Y es verdad, con la edad llega un encanto especial, una fuerza y una calidez que sólo la experiencia en la vida van forjando y que se refleja en los cuerpos de las personas mayores y que hay que valorar y recibir con gracia cuando ésta se vaya presentando. Sea como sea, la belleza física – esa que exalta la industria de la mercadotecnia – finalmente sí acaba, a pesar de los esfuerzos que pongamos en evitarlo, ya sea por la naturaleza o por el exceso de cirugías, el rostro que alguna vez nos devolvió el espejo no regresará más, pero lejos de temerle, podemos hacernos amigos del nuevo reflejo ante nuestros ojos y amarlo por todo lo que es.
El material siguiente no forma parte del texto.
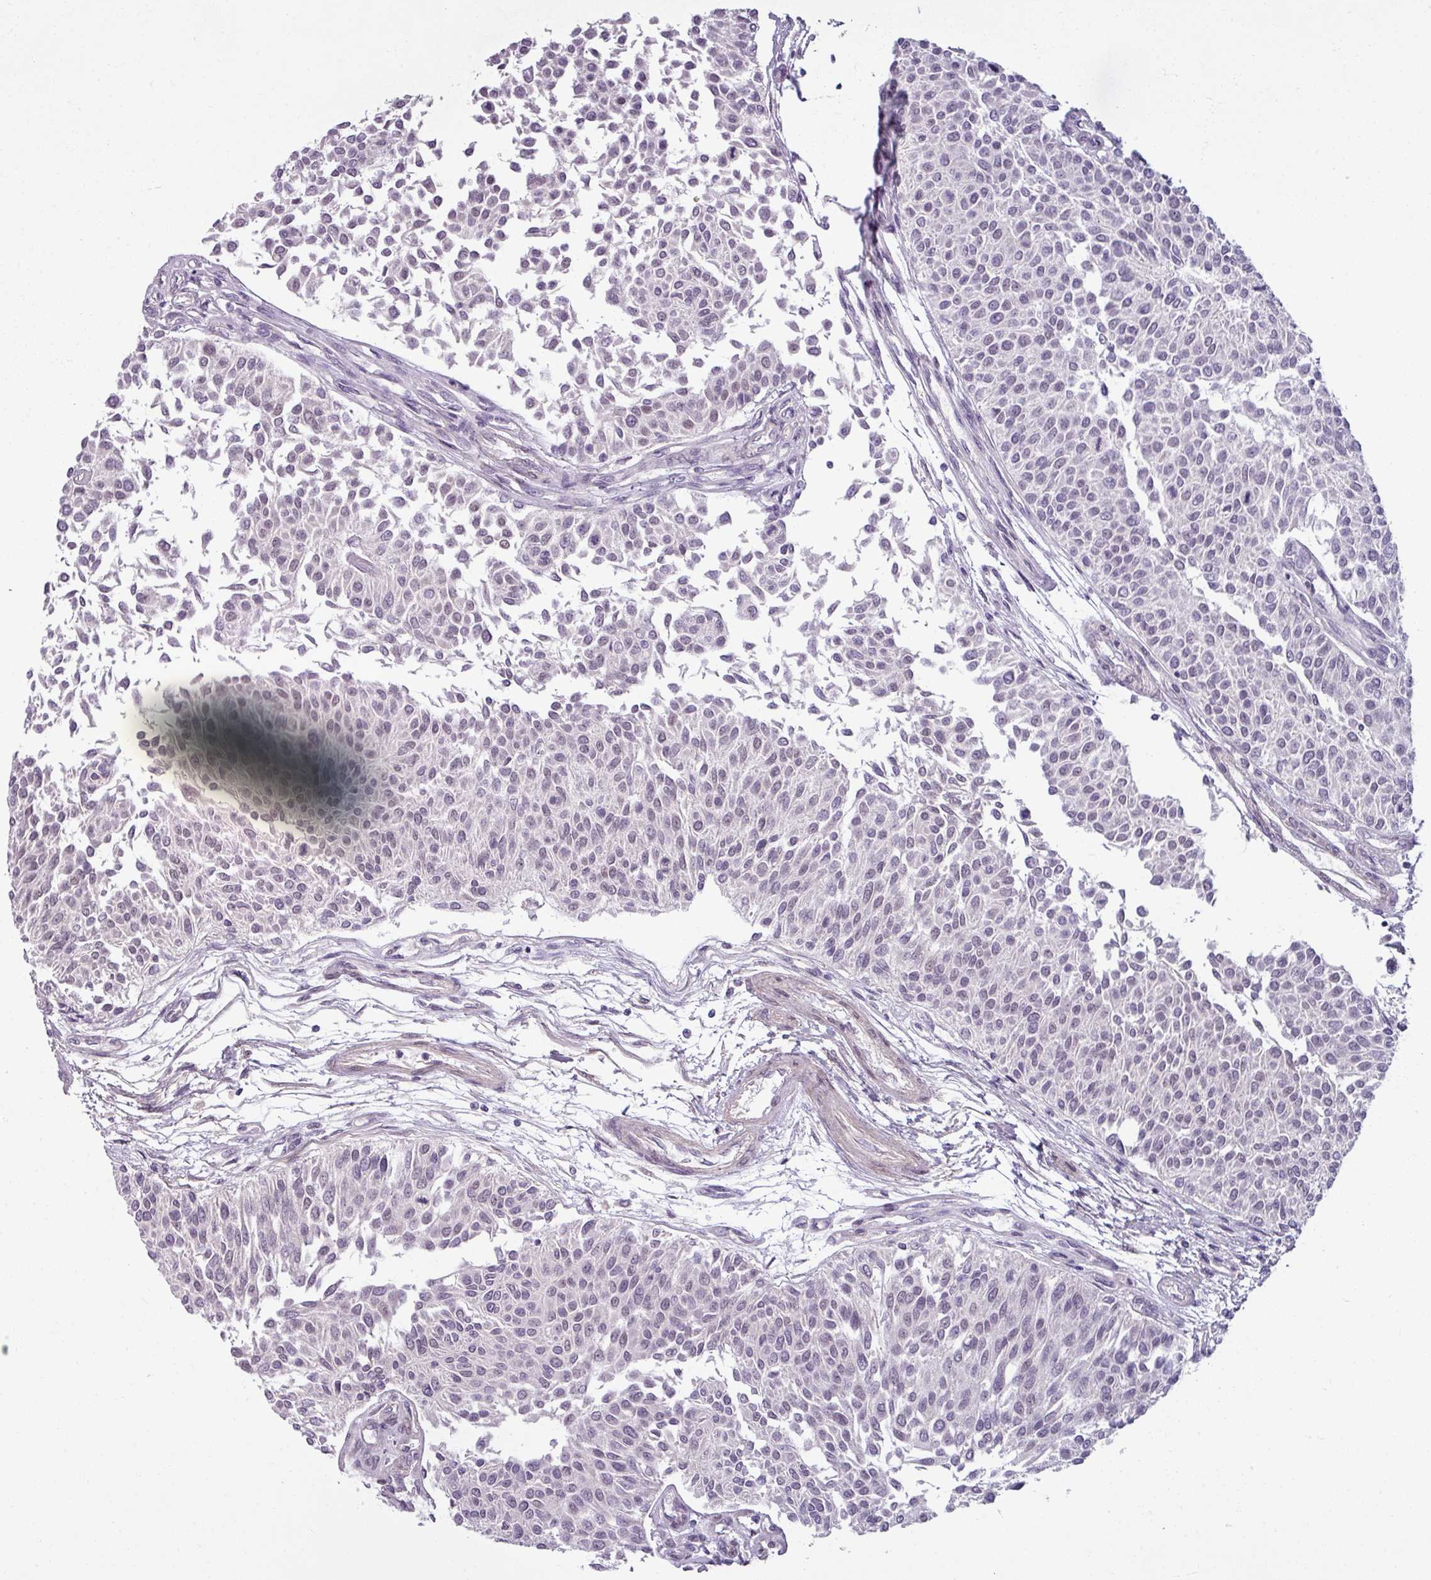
{"staining": {"intensity": "weak", "quantity": "<25%", "location": "nuclear"}, "tissue": "urothelial cancer", "cell_type": "Tumor cells", "image_type": "cancer", "snomed": [{"axis": "morphology", "description": "Urothelial carcinoma, NOS"}, {"axis": "topography", "description": "Urinary bladder"}], "caption": "This is a image of immunohistochemistry staining of urothelial cancer, which shows no positivity in tumor cells.", "gene": "UVSSA", "patient": {"sex": "male", "age": 55}}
Los únicos jóvenes y bellos para siempre murieron jóvenes y nosotros tenemos la bendición de continuar nuestras vidas con lo bueno y lo malo y atesorar los momentos que nos van forjando por dentro y por fuera. Si enseñamos a nuestros hijos a valorar esa belleza desde ahora, quizás algún día nuestros nietos digan ¡Qué bonito cabello blanco! ¡Qué linda es mi abuelita o qué guapo mi abuelito!, y con sus manos acaricien nuestra piel arrugada y con sus brazos abracen nuestra espalda encorvada, escuchando las historias de nuestra lejana juventud.